## What this task involves
Render the text lines of the records below as a Markdown table with the columns "Row" and "Text," numbering each line and omitting blank lines. Leave the pictures out of the table.

## Materials provided

# # #

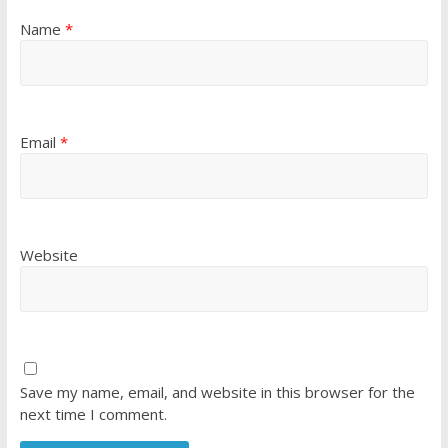
Name
*
Email
*
Website
Save my name, email, and website in this browser for the
next time I comment.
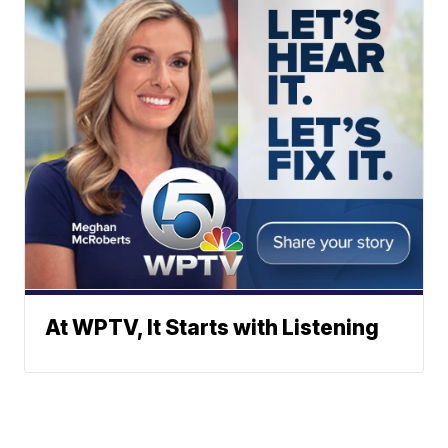
At WPTV, It Starts with Listening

# # #

## Response below
| Row | Text |
|---|---|
| 1 | Name |
| 2 | * |
| 3 | Email |
| 4 | * |
| 5 | Website |
| 6 | Save my name, email, and website in this browser for the |
| 7 | next time I comment. |
| 8 | At WPTV, It Starts with Listening |